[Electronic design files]
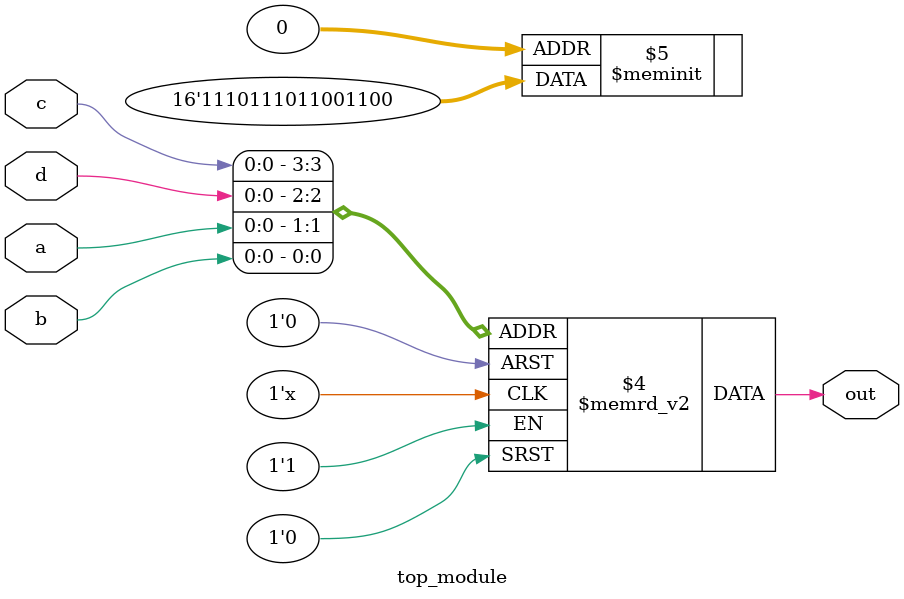
<source format=sv>
module top_module (
	input a, 
	input b,
	input c,
	input d,
	output reg out
);

	always @(*) begin
		case ({c, d, a, b})
			4'b0000: out = 1'b0; // state cdab = 0000
			4'b0001: out = 1'b0; // state cdab = 0001
			4'b0010: out = 1'b1; // state cdab = 0010
			4'b0011: out = 1'b1; // state cdab = 0011
			4'b0100: out = 1'b0; // state cdab = 0100
			4'b0101: out = 1'b0; // state cdab = 0101
			4'b0110: out = 1'b1; // state cdab = 0110
			4'b0111: out = 1'b1; // state cdab = 0111
			4'b1000: out = 1'b0; // state cdab = 1000
			4'b1001: out = 1'b1; // state cdab = 1001
			4'b1010: out = 1'b1; // state cdab = 1010
			4'b1011: out = 1'b1; // state cdab = 1011
			4'b1100: out = 1'b0; // state cdab = 1100
			4'b1101: out = 1'b1; // state cdab = 1101
			4'b1110: out = 1'b1; // state cdab = 1110
			4'b1111: out = 1'b1; // state cdab = 1111
			default: out = 1'bx; // undefined states (should never occur)
		endcase
	end
endmodule

</source>
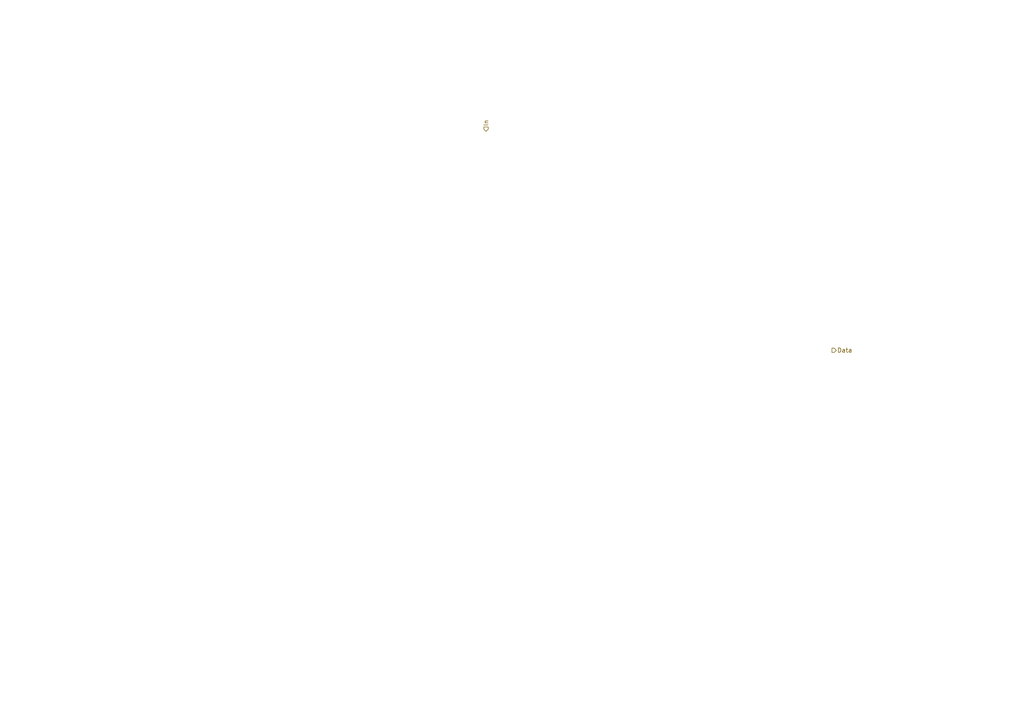
<source format=kicad_sch>
(kicad_sch (version 20211123) (generator eeschema)

  (uuid 43e9114f-09de-4d2d-bd54-0d27a450abc8)

  (paper "A4")

  


  (hierarchical_label "In" (shape input) (at 140.97 38.1 90)
    (effects (font (size 1.27 1.27)) (justify left))
    (uuid b27afbd4-6301-4205-8b8d-2dd351e0f262)
  )
  (hierarchical_label "Data" (shape output) (at 241.3 101.6 0)
    (effects (font (size 1.27 1.27)) (justify left))
    (uuid dd3d2f00-315d-415e-98de-e9554c2b4ac4)
  )
)

</source>
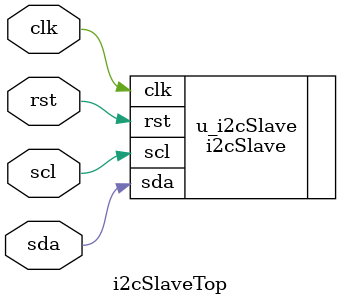
<source format=v>
`include "i2cSlave_define.v"


module i2cSlaveTop (
  clk,
  rst,
  sda,
  scl
  //myReg0
);
input clk;
input rst;
inout sda;
input scl;
//output [7:0] myReg0;

parameter DEVICE_ADDR = 7'h34;

i2cSlave #(DEVICE_ADDR)
u_i2cSlave(
  .clk(clk),
  .rst(rst),
  .sda(sda),
  .scl(scl)
  //.myReg0(myReg0),
  //.myReg1(),
  //.myReg2(),
  //.myReg3(),
  //.myReg4(8'h12),
  //.myReg5(8'h34),
  //.myReg6(8'h56),
  //.myReg7(8'h78)

);


endmodule


 

</source>
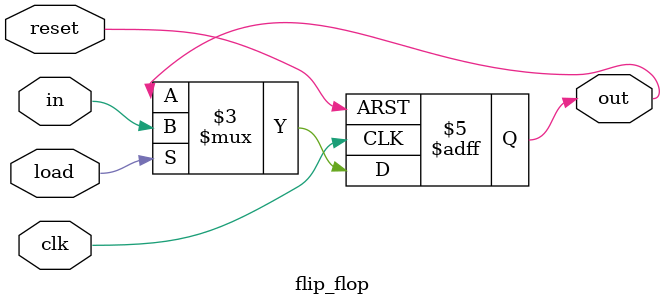
<source format=sv>
module flip_flop(input logic clk,
									  load, 
									  reset,
									  in,
						output logic out);
						
		always_ff @(posedge clk or posedge reset)
					begin
							if(reset)
							begin
								out = 0;
							end
							
							else if(load) 
							begin
								out = in;
							end
							
							else
							begin
								out = out;
							end
					end
endmodule
								
									
</source>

- [Exercise instructions]
Print the data exactly, from its first line to the line containing "always_ff @(posedge clk or posedge reset)", both included. Omit the pictures.

- [Written response]
<source format=sv>
module top_module (
	input a, 
	input b,
	input c,
	input d,
	output reg out
);

	always @(*) begin
		case ({c, d, a, b})
			4'b0000: out = 1'b0; // state cdab = 0000
			4'b0001: out = 1'b0; // state cdab = 0001
			4'b0010: out = 1'b1; // state cdab = 0010
			4'b0011: out = 1'b1; // state cdab = 0011
			4'b0100: out = 1'b0; // state cdab = 0100
			4'b0101: out = 1'b0; // state cdab = 0101
			4'b0110: out = 1'b1; // state cdab = 0110
			4'b0111: out = 1'b1; // state cdab = 0111
			4'b1000: out = 1'b0; // state cdab = 1000
			4'b1001: out = 1'b1; // state cdab = 1001
			4'b1010: out = 1'b1; // state cdab = 1010
			4'b1011: out = 1'b1; // state cdab = 1011
			4'b1100: out = 1'b0; // state cdab = 1100
			4'b1101: out = 1'b1; // state cdab = 1101
			4'b1110: out = 1'b1; // state cdab = 1110
			4'b1111: out = 1'b1; // state cdab = 1111
			default: out = 1'bx; // undefined states (should never occur)
		endcase
	end
endmodule

</source>
<source format=kicad_sch>
(kicad_sch (version 20211123) (generator eeschema)

  (uuid 43e9114f-09de-4d2d-bd54-0d27a450abc8)

  (paper "A4")

  


  (hierarchical_label "In" (shape input) (at 140.97 38.1 90)
    (effects (font (size 1.27 1.27)) (justify left))
    (uuid b27afbd4-6301-4205-8b8d-2dd351e0f262)
  )
  (hierarchical_label "Data" (shape output) (at 241.3 101.6 0)
    (effects (font (size 1.27 1.27)) (justify left))
    (uuid dd3d2f00-315d-415e-98de-e9554c2b4ac4)
  )
)

</source>
<source format=v>
`include "i2cSlave_define.v"


module i2cSlaveTop (
  clk,
  rst,
  sda,
  scl
  //myReg0
);
input clk;
input rst;
inout sda;
input scl;
//output [7:0] myReg0;

parameter DEVICE_ADDR = 7'h34;

i2cSlave #(DEVICE_ADDR)
u_i2cSlave(
  .clk(clk),
  .rst(rst),
  .sda(sda),
  .scl(scl)
  //.myReg0(myReg0),
  //.myReg1(),
  //.myReg2(),
  //.myReg3(),
  //.myReg4(8'h12),
  //.myReg5(8'h34),
  //.myReg6(8'h56),
  //.myReg7(8'h78)

);


endmodule


 

</source>
<source format=sv>
module flip_flop(input logic clk,
									  load, 
									  reset,
									  in,
						output logic out);
						
		always_ff @(posedge clk or posedge reset)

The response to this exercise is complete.